■ Qué se pide: Reproduce sin cambios el tramo del texto del ejercicio que va desde "A través de" hasta "de siglo actual.".

■ Texto del ejercicio:
☆ ☆ ☆ ☆ ☆ ☆ ☆

Rastreo del nihilismo

A través de la poesía, el ensayo y el pensamiento breve, Ramón Andrés, uno de los intelectuales españoles más singulares, se enfrenta de forma crítica al nihilismo moderno, en diálogo con pensadores, músicos, cineastas y literatos

Ramón Andrés. GUILLEM BOSCH

Si se leen en conjunto los libros Poesía Reunida. Aforismos y Pensar y no caer Ambos de Ramón Andrés y que fueron publicados casi simultáneamente, se aprecia con claridad cómo acechan, cómo se aproximan y hasta cómo viviseccionan el nihilismo, ese conglomerado palpitante de ideas y experiencias que ha arrastrado su vientre a lo largo del siglo pasado y se agita con pujanza en lo que va de siglo actual.

☆ ☆ ☆ ☆ ☆ ☆ ☆

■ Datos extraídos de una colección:
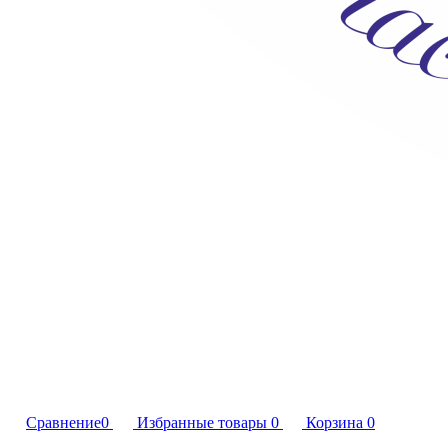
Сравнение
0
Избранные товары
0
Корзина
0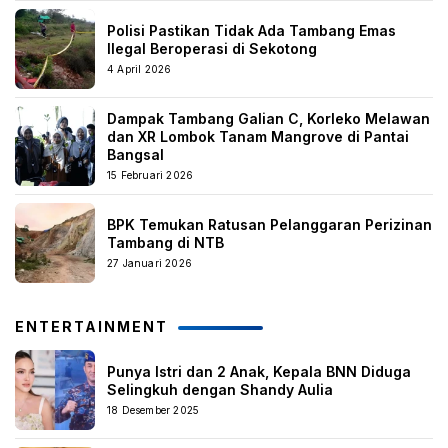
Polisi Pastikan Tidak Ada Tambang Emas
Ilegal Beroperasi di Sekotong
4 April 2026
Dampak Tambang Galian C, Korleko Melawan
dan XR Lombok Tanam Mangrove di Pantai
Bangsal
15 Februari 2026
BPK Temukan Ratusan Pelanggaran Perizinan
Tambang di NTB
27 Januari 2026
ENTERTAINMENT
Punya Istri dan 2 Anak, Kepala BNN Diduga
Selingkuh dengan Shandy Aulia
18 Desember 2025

☆ ☆ ☆ ☆ ☆ ☆ ☆

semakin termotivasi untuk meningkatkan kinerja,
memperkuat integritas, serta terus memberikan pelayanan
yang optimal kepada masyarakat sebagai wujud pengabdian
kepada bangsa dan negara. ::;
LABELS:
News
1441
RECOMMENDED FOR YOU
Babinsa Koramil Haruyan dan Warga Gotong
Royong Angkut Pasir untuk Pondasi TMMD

☆ ☆ ☆ ☆ ☆ ☆ ☆

■ Respuesta del ejercicio:
A través de la poesía, el ensayo y el pensamiento breve, Ramón Andrés, uno de los intelectuales españoles más singulares, se enfrenta de forma crítica al nihilismo moderno, en diálogo con pensadores, músicos, cineastas y literatos

Ramón Andrés. GUILLEM BOSCH

Si se leen en conjunto los libros Poesía Reunida. Aforismos y Pensar y no caer Ambos de Ramón Andrés y que fueron publicados casi simultáneamente, se aprecia con claridad cómo acechan, cómo se aproximan y hasta cómo viviseccionan el nihilismo, ese conglomerado palpitante de ideas y experiencias que ha arrastrado su vientre a lo largo del siglo pasado y se agita con pujanza en lo que va de siglo actual.